__WHAT IS REQUIRED__. Return every line of text in the data below word for word, leaving out the pictures.

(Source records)
************

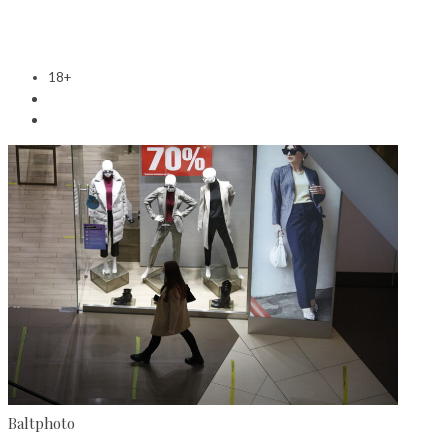
18+
Baltphoto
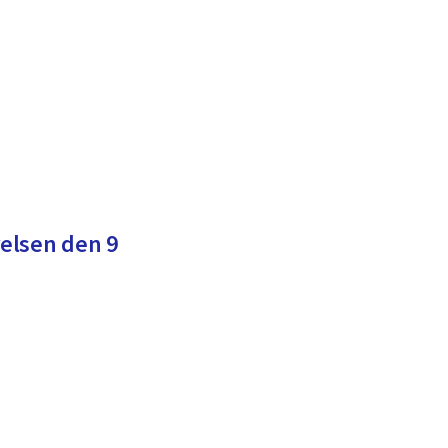
elsen den 9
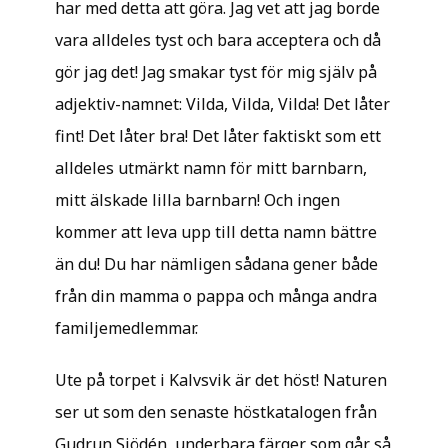
har med detta att göra. Jag vet att jag borde
vara alldeles tyst och bara acceptera och då
gör jag det! Jag smakar tyst för mig själv på
adjektiv-namnet: Vilda, Vilda, Vilda! Det låter
fint! Det låter bra! Det låter faktiskt som ett
alldeles utmärkt namn för mitt barnbarn,
mitt älskade lilla barnbarn! Och ingen
kommer att leva upp till detta namn bättre
än du! Du har nämligen sådana gener både
från din mamma o pappa och många andra
familjemedlemmar.
Ute på torpet i Kalvsvik är det höst! Naturen
ser ut som den senaste höstkatalogen från
Gudrun Sjödén, underbara färger som går så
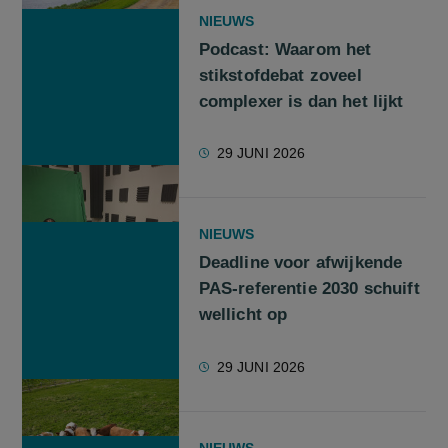
NIEUWS
Podcast: Waarom het
stikstofdebat zoveel
complexer is dan het lijkt
29 JUNI 2026
NIEUWS
Deadline voor afwijkende
PAS-referentie 2030 schuift
wellicht op
29 JUNI 2026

************

__ANSWER TO THIS EXERCISE__.
18+
Baltphoto
elsen den 9
har med detta att göra. Jag vet att jag borde
vara alldeles tyst och bara acceptera och då
gör jag det! Jag smakar tyst för mig själv på
adjektiv-namnet: Vilda, Vilda, Vilda! Det låter
fint! Det låter bra! Det låter faktiskt som ett
alldeles utmärkt namn för mitt barnbarn,
mitt älskade lilla barnbarn! Och ingen
kommer att leva upp till detta namn bättre
än du! Du har nämligen sådana gener både
från din mamma o pappa och många andra
familjemedlemmar.
Ute på torpet i Kalvsvik är det höst! Naturen
ser ut som den senaste höstkatalogen från
Gudrun Sjödén, underbara färger som går så
NIEUWS
Podcast: Waarom het
stikstofdebat zoveel
complexer is dan het lijkt
29 JUNI 2026
NIEUWS
Deadline voor afwijkende
PAS-referentie 2030 schuift
wellicht op
29 JUNI 2026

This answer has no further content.